=== Section Start ===

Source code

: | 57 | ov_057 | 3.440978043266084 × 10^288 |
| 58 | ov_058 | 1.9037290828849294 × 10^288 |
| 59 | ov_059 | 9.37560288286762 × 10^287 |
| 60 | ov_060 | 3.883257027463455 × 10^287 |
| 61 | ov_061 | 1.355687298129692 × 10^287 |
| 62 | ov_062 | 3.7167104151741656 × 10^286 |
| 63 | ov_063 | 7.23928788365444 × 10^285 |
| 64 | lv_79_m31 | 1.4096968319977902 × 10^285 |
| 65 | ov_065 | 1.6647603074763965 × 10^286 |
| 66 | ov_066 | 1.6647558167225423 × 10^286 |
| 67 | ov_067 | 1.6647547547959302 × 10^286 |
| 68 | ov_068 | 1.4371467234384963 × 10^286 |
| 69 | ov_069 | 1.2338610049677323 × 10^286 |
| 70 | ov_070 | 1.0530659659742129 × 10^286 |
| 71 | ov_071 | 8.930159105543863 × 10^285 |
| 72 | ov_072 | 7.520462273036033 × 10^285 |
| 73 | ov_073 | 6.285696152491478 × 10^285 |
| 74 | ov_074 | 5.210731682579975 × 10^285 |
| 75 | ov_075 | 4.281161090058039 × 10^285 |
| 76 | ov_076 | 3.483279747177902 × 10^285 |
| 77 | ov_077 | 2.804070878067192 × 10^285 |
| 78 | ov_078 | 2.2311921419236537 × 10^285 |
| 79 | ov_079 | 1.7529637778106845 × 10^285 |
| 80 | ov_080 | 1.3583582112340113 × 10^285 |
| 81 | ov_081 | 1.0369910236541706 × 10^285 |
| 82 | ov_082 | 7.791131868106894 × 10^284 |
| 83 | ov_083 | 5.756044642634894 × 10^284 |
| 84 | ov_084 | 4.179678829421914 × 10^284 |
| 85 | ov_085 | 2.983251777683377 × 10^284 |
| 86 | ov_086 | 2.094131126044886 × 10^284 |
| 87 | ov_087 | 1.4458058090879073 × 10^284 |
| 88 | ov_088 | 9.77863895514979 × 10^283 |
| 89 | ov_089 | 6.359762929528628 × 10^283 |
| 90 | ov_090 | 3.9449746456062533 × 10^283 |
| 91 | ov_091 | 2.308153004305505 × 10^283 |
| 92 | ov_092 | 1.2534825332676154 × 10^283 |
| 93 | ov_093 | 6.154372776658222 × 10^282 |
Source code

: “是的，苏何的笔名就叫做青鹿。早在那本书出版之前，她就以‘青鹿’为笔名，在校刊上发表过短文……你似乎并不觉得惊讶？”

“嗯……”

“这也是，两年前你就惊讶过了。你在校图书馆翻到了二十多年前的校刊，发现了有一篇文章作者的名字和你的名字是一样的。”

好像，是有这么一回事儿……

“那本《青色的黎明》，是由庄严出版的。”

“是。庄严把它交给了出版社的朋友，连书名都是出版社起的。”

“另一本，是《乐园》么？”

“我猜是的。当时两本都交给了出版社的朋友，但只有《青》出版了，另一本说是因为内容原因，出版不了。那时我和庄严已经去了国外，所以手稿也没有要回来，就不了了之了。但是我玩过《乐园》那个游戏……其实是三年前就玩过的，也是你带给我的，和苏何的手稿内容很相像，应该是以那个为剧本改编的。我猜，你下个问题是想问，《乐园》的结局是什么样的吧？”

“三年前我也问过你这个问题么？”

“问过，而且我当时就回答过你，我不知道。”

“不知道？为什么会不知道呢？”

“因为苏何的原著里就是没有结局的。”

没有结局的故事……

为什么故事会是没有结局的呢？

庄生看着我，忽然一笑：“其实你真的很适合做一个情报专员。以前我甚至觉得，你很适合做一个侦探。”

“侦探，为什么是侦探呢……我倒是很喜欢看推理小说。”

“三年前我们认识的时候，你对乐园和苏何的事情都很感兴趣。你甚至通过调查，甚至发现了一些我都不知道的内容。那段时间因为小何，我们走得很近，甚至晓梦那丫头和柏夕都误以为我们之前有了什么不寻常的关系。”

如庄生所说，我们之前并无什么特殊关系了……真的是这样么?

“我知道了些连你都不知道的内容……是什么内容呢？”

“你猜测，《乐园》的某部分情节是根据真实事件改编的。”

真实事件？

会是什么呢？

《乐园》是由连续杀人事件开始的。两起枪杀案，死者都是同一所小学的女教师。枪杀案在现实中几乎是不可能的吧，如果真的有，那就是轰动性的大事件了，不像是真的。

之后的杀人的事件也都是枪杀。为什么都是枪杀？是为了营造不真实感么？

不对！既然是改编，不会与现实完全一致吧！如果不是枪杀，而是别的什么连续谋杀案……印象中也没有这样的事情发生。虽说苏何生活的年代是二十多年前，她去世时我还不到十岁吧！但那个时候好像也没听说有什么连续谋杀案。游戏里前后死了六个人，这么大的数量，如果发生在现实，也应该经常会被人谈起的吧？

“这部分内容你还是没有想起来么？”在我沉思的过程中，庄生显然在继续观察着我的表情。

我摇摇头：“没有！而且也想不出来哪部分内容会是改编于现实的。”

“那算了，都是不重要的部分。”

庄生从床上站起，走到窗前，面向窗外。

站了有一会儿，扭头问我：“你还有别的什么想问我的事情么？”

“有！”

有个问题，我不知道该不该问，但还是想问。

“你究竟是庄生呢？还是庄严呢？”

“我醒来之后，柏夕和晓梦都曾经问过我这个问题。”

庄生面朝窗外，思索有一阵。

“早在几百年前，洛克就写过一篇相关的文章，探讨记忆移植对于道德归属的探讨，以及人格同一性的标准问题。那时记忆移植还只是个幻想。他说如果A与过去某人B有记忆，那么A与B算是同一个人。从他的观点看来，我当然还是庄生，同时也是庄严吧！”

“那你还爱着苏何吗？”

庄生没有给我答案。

=== Section End ===

> _EXERCISE INSTRUCTIONS_: Copy out the lines from the one containing "3.440978043266084 × 10^288 |" up to and including the one containing "1.4371467234384963 × 10^286 |", keeping every character unchanged.

> _RESPONSE BOX_:
: | 57 | ov_057 | 3.440978043266084 × 10^288 |
| 58 | ov_058 | 1.9037290828849294 × 10^288 |
| 59 | ov_059 | 9.37560288286762 × 10^287 |
| 60 | ov_060 | 3.883257027463455 × 10^287 |
| 61 | ov_061 | 1.355687298129692 × 10^287 |
| 62 | ov_062 | 3.7167104151741656 × 10^286 |
| 63 | ov_063 | 7.23928788365444 × 10^285 |
| 64 | lv_79_m31 | 1.4096968319977902 × 10^285 |
| 65 | ov_065 | 1.6647603074763965 × 10^286 |
| 66 | ov_066 | 1.6647558167225423 × 10^286 |
| 67 | ov_067 | 1.6647547547959302 × 10^286 |
| 68 | ov_068 | 1.4371467234384963 × 10^286 |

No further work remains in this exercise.